*TASK DIRECTIONS*.
Show all lines from the listing below that contain "nitro".

*DATA EXCERPTS*.
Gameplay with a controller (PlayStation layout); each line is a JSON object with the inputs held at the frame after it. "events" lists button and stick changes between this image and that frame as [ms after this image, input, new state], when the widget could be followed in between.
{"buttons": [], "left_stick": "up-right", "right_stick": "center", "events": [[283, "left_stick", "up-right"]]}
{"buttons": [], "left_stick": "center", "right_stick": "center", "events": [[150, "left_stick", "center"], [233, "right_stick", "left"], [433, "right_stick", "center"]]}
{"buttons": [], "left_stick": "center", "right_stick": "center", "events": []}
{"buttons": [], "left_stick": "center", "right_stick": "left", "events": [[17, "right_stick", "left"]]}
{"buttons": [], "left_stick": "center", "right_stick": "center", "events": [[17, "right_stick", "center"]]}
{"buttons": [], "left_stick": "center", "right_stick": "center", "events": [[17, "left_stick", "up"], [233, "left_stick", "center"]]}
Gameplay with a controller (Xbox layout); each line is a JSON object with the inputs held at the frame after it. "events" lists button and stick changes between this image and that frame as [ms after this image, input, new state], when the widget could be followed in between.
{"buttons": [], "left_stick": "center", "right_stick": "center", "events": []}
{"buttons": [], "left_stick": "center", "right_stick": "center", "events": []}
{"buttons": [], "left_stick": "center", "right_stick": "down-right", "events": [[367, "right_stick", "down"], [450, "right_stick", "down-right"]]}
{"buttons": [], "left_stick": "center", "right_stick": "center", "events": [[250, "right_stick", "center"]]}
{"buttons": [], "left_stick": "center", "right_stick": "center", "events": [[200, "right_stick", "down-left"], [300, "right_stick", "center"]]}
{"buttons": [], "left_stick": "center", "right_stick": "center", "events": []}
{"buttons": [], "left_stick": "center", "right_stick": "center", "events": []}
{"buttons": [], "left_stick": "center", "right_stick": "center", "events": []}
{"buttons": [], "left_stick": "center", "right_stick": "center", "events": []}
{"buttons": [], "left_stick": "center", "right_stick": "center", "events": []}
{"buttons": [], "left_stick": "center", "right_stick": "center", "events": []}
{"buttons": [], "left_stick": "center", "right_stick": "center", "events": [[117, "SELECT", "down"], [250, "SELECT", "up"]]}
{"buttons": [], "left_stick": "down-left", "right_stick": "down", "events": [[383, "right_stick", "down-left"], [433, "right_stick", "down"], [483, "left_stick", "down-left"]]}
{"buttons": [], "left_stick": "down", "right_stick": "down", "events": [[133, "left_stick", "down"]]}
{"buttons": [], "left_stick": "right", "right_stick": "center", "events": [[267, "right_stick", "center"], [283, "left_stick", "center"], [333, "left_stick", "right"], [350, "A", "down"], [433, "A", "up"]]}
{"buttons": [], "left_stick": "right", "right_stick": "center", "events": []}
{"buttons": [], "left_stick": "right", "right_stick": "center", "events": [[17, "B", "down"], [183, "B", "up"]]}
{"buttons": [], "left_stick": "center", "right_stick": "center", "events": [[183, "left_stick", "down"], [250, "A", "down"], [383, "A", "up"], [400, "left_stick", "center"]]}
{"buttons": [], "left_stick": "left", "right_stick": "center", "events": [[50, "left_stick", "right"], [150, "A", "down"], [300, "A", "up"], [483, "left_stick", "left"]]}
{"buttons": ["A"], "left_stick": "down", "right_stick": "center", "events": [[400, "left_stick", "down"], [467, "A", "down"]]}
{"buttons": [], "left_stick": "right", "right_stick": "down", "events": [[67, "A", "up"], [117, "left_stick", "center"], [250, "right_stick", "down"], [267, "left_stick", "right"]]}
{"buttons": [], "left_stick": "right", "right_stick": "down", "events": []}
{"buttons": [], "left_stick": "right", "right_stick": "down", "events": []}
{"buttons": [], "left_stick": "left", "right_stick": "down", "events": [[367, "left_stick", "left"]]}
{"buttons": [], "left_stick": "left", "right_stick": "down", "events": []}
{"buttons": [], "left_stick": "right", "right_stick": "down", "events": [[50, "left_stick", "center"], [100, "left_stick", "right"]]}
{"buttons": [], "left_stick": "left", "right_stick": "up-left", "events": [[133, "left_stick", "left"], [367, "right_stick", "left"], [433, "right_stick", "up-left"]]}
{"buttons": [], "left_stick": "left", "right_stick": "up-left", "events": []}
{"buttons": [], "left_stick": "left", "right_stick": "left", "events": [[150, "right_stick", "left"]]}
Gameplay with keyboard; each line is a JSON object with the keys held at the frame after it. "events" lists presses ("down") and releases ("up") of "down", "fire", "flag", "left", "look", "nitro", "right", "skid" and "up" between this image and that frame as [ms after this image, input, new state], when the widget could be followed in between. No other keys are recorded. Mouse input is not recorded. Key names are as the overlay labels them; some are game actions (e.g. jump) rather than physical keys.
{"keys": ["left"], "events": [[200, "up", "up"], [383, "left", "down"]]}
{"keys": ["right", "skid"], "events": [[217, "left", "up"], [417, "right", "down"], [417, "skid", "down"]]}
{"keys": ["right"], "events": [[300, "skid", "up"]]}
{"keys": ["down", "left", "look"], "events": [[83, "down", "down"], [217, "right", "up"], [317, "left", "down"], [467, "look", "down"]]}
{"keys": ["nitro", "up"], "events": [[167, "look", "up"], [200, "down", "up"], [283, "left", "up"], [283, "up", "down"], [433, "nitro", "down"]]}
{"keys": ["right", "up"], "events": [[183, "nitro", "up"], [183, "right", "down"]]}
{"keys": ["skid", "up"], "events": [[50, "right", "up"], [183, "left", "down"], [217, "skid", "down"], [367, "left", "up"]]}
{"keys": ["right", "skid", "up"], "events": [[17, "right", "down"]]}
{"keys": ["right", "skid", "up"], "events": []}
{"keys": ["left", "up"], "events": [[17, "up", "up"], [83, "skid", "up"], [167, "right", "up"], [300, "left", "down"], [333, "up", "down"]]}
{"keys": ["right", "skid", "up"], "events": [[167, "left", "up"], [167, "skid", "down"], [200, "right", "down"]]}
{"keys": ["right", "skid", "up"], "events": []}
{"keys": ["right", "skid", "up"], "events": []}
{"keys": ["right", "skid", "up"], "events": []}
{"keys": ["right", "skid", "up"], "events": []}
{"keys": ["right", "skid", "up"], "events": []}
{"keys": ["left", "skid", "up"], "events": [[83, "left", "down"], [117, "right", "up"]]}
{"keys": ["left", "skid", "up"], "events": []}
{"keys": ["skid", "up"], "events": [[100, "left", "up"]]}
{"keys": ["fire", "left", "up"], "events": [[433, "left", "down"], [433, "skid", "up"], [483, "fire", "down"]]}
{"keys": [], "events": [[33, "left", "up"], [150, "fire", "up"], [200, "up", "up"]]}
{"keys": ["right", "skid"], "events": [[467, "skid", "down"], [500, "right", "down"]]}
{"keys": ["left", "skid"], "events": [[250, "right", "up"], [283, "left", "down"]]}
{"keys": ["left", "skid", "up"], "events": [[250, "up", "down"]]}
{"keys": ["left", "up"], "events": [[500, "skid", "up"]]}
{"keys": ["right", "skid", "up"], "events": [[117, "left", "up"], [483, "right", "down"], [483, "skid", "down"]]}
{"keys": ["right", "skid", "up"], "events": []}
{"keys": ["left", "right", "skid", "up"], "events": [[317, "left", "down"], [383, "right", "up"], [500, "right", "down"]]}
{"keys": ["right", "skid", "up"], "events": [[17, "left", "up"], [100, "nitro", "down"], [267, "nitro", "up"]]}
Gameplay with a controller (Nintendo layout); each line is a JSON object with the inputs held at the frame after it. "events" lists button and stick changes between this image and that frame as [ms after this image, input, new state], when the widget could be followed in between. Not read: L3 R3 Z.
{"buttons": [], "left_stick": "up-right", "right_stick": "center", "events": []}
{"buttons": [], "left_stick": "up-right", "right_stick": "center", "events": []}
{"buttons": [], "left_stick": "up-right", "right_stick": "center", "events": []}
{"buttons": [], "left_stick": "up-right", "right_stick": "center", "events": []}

*FINISHED EXERCISE*.
Gameplay with keyboard; each line is a JSON object with the keys held at the frame after it. "events" lists presses ("down") and releases ("up") of "down", "fire", "flag", "left", "look", "nitro", "right", "skid" and "up" between this image and that frame as [ms after this image, input, new state], when the widget could be followed in between. No other keys are recorded. Mouse input is not recorded. Key names are as the overlay labels them; some are game actions (e.g. jump) rather than physical keys.
{"keys": ["nitro", "up"], "events": [[167, "look", "up"], [200, "down", "up"], [283, "left", "up"], [283, "up", "down"], [433, "nitro", "down"]]}
{"keys": ["right", "up"], "events": [[183, "nitro", "up"], [183, "right", "down"]]}
{"keys": ["right", "skid", "up"], "events": [[17, "left", "up"], [100, "nitro", "down"], [267, "nitro", "up"]]}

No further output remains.